Que vous croyiez ou non aux mondes parallèles, vous ne pouvez ignorer — si vous faites, comme moi, partie de la famille humaine — qu’il existe un monde invisible, tellement réel et puissant qu’il contrôle nos paroles et la plus grande partie de nos actes. J’ai nommé, vous l’avez reconnu, le monde de nos pensées. C’est un univers grouillant de vie; nous en sommes les seuls propriétaires, bien qu’il soit peuplé d’un grand nombre d’acteurs: notre moi conscient, notre inconscient, notre subconscient, ainsi que tous les avatars qu’ils produisent. Certains parlent haut et fort, d’autres sont là incognito et nous glissent suggestions, impressions, sensations avec plus ou moins de finesse, plus ou moins d’impact. Tout ce petit monde ne dort jamais, ne se repose jamais, ne se tait jamais ! Et vous vous étonnez encore que nous soyons si souvent fatigués ?

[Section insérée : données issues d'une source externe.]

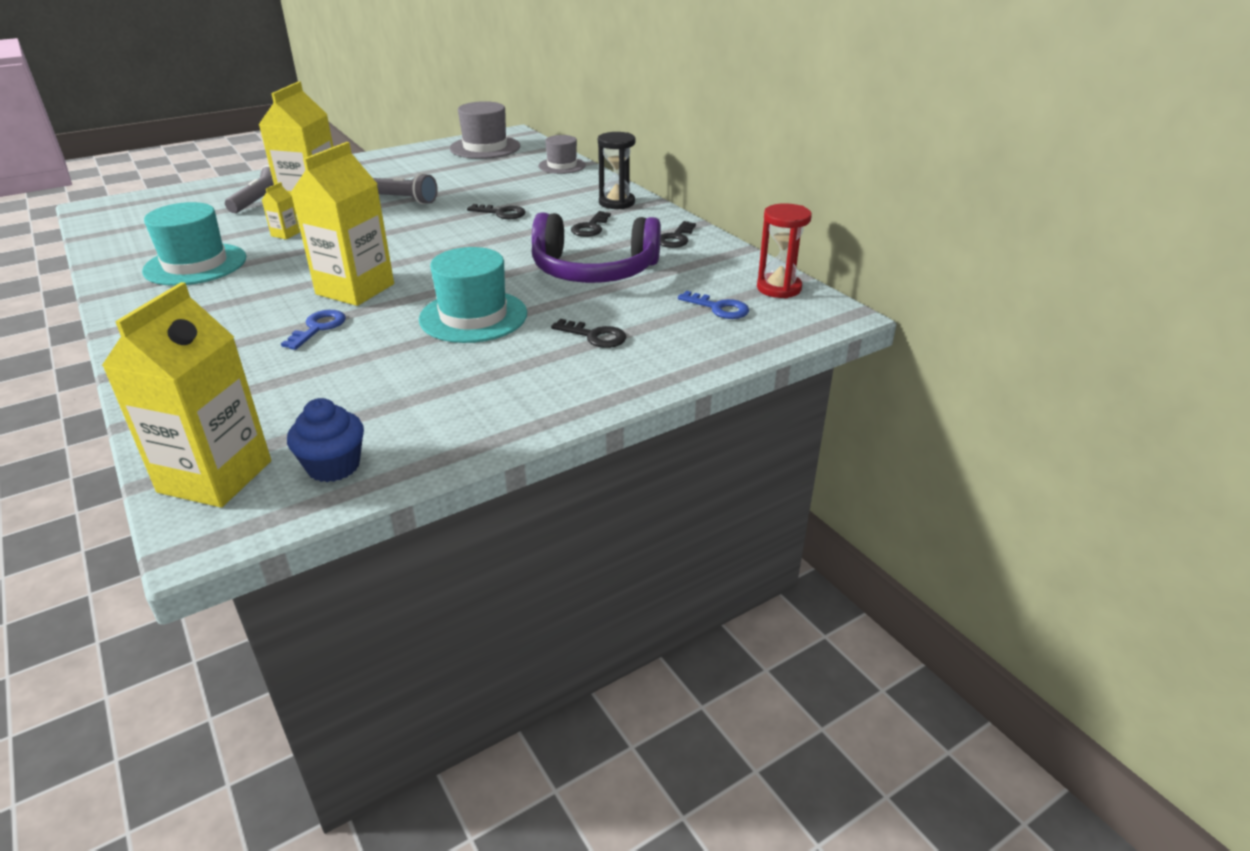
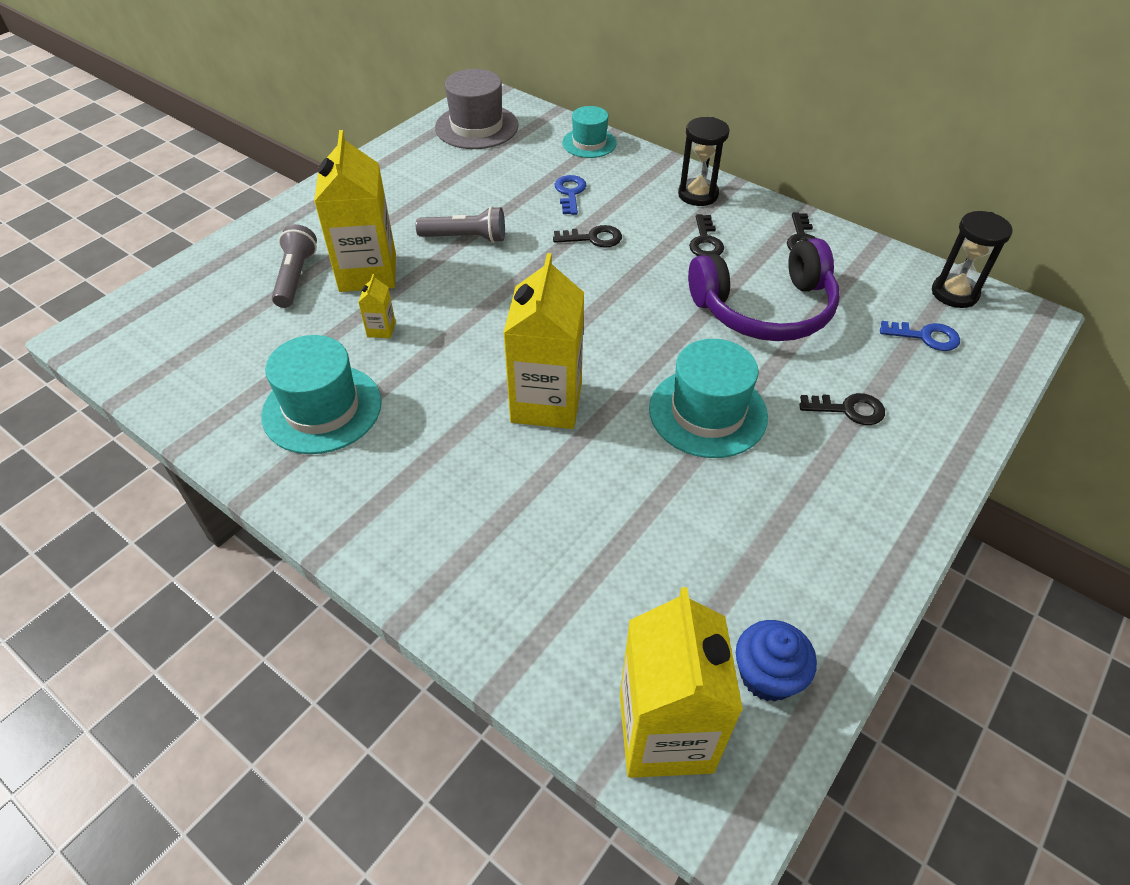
camera: 20 degrees left, 15 degrees up
blue key [281,310,346,350] -> blue key moved to [555,175,586,215]
grey hat [538,135,586,174] -> turquoise hat [562,106,617,158]
red hourglass [757,203,812,298] -> black hourglass [932,211,1013,308]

Je suppose, bien que rien ne le prouve, que ce fonctionnement anarchique est la conséquence du décentrage qui a résulté du choix de nos grands-parents dans le Jardin originel. Nous serions comme des dieux, qu’il avait dit, le Menteur… et effectivement minuscules et ridicules divinités quasi impotentes, nous régnons sur un monde abimé, complexe et incertain: notre propre vie. Nous réussissons aussi bien avec la gestion de nos pensées qu’avec celle de la planète-berceau qui nous avait été confiée. Nous avons généré un dérèglement prolifique caractérisé par la multiplication exponentielle du mal et la perte des écosystèmes de vie qui apportaient l’équilibre, la sérénité et la pérennité.
Si je ne vous ai pas perdus, égarés quelque part dans le dédale de mes pensées, j’aimerais quand même vous dire que ce n’est pas une fatalité. Lorsque nous consentons à la possibilité d’être reconnectés avec le Créateur, nous lui donnons le pouvoir d’injecter sa vie en nous pour nous recentrer. Ce n’est pas une guérison permanente et définitive, mais plutôt un rééquilibrage qui doit s’effectuer autant de fois que nécessaire pour que chaque chose reprenne sa juste place. Si nous acceptons, décidons, de laisser ses pensées mettre de l’ordre dans les nôtres, nous pouvons retrouver une position d’autorité depuis laquelle nous orientons et régulons ces flux anarchiques de pensées.